Most of the investigation into the biological basis of transness has been in the field of neuroscience. Postmortem studies conducted by Dick Swaab of the Netherlands Institute for Neuroscience suggested multiple differences in brain structure between transgender and cisgender individuals. These differences seem to indicate that transgender that transgender women and men have brain structures more similar to the brains of cisgender individuals of the same gender identity than cisgender individuals of the gender they were assigned at birth. More recently, the field has moved from postmortem brain analysis to functional MRI studies. Cisgender men and women have previously been shown to have different brain areas engaged during a spatial-reasoning task. This research team found that both cisgender boys and transgender boys (assigned female at birth and on pubertal suppression therapy) had similar activation patterns during the task, compared to cisgender girls.

While the hunt for a cause marches on, the darker potential of the biological essentialism argument is becoming more evident. Biological essentialism, or belief in the claim that there is a biological basis for being transgender, does not equate to acceptance of transgender individuals. In 2017 researchers Boby Ho-Hong Ching and Jason Teng Xu exposed a group of university students to three articles of varying support for the idea that gender differences have a biological basis and then evaluated the students’ degree of transgender prejudice. Those exposed to the article with the most bioessentialist view demonstrated increased prejudice toward transgender individuals, compared with the other two groups. There has also been research showing that the isolated belief in the innateness of sexual orientation did not translate to positive attitudes toward sexual minority groups.

The other problem with the bioessentialist perspective is the support it lends to arguments that there is something broken or fixable about transgender individuals. One article published in 2018 in Clinical Psychopharmacology and Neuroscience claims that the brain structure differences found in transgender individuals arise from their chosen lifestyle and that “transgender individuals can be driven toward culturally contextualized behaviors … and can be adapted to their original biological gender through trying to enjoy a natural sexual relationship.” This is a clear example of the biological essentialist perspective being used to argue for and justify a “cure”—in this case, what sounds like the equivalent of conversion therapy.

Lastly, the continued push for the bioessentialist model wrongly and inevitably delegitimizes many transgender or nonbinary individuals’ experiences. There is a privileged transgender narrative in society: one that fits the medical, historical and academic expectations of what transitioning entails. This acceptable transgender narrative includes a linear transition (from social to hormonal and finally to surgical) and a binary transition (from male to female or female to male). This narrative fails to capture the reality of transgender or nonbinary (TGNB) experiences, however. The paths people take to their authentic gender identity are as numerous as any other component of an individual’s story.

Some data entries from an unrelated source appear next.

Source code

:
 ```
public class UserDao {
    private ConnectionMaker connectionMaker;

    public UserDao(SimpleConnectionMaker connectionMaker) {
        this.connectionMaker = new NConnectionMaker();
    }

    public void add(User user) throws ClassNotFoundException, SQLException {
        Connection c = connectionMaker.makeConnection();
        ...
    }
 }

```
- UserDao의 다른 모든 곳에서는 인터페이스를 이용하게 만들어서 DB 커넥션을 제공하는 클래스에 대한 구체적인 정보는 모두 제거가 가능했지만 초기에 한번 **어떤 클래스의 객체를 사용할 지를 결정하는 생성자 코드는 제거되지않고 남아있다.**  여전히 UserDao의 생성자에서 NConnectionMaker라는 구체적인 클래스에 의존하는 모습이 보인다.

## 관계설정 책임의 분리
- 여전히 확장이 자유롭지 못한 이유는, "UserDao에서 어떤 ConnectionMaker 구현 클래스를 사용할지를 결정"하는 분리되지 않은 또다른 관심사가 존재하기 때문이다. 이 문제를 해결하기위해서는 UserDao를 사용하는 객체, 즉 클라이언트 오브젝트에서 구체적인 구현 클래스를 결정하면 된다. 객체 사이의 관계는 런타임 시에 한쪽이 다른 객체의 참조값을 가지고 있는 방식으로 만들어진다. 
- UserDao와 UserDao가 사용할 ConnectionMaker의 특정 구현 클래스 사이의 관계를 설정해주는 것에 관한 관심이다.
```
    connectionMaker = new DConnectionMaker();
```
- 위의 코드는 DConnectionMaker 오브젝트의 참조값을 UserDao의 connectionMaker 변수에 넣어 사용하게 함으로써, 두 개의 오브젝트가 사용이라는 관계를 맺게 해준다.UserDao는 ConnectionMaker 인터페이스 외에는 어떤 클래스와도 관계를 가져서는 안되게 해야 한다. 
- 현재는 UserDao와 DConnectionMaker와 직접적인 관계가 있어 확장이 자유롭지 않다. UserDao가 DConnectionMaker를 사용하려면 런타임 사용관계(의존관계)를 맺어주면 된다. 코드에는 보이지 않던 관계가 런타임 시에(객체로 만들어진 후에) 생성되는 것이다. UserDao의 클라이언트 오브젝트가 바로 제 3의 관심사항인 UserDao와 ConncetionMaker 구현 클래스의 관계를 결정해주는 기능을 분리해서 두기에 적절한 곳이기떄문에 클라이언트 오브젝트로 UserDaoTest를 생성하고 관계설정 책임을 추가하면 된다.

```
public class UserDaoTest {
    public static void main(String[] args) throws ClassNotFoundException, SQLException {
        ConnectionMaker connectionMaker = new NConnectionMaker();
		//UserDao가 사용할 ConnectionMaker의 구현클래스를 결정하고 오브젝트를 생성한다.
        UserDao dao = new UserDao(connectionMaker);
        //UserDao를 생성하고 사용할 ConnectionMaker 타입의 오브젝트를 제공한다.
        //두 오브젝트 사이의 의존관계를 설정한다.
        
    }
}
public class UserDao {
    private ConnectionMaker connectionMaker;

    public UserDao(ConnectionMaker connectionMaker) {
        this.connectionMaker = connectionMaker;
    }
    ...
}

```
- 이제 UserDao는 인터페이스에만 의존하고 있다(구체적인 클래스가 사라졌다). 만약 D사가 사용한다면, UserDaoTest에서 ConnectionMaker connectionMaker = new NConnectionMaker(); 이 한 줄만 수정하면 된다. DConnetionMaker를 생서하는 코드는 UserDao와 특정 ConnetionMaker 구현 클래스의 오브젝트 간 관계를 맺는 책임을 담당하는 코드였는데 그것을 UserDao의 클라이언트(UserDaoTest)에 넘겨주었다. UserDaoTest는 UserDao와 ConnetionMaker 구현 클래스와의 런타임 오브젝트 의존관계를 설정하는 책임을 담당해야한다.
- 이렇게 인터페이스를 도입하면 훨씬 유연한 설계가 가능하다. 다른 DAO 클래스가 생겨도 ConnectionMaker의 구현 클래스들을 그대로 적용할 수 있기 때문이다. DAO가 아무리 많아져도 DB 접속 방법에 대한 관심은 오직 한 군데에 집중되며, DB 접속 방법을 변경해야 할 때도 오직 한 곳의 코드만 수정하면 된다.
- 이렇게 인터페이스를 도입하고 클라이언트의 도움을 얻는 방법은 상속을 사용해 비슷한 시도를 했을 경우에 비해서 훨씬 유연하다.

This view is more in line with a contemporary understanding of gender, not so much as something that is given to us, but as something dynamic and relational. Florence Ashley, a transfeminine jurist and bioethicist, wrote in Clinical Child Psychology and Psychiatry that “gender is not something given that we need to unearth, but something that remakes itself—the same or anew—over and over again as we gather new experiences of the world…. Transitioning is just another way we explore our gender.” The bioessentialist model encourages a flawed dynamic with clinical or academic individuals as the assessors of accuracy and the TGNB individuals as the justify-or-die subject. As Ashley states, “we must move away from attempting to assess the truth and authenticity of assertions of gender identity.”

An individual should not need to justify their gender identity any more than someone would need to justify their eye color. While intriguing and often well-intentioned, the continued search for a biological basis of transness needs to be reconsidered and possibly ended altogether. At the very least, proponents of this search need to supplement it with vocal and ardent messages that use of this research to assess someone’s true “transness” is an error that robs them of their autonomy and authentic identity.